* WHAT TO WORK ON *
Extract the text from each item below, keeping every word and line break unchanged.

* EXERCISE MATERIALS *
-=-=-
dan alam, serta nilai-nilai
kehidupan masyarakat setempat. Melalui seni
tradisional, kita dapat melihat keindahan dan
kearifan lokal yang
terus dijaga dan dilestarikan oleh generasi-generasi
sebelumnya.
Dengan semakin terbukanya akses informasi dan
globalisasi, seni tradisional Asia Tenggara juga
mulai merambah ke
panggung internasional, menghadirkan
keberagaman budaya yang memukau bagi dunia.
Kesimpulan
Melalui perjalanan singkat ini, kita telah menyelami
-=-=-
* SOLUTION FOR THIS PROBLEM *
dan alam, serta nilai-nilai
kehidupan masyarakat setempat. Melalui seni
tradisional, kita dapat melihat keindahan dan
kearifan lokal yang
terus dijaga dan dilestarikan oleh generasi-generasi
sebelumnya.
Dengan semakin terbukanya akses informasi dan
globalisasi, seni tradisional Asia Tenggara juga
mulai merambah ke
panggung internasional, menghadirkan
keberagaman budaya yang memukau bagi dunia.
Kesimpulan
Melalui perjalanan singkat ini, kita telah menyelami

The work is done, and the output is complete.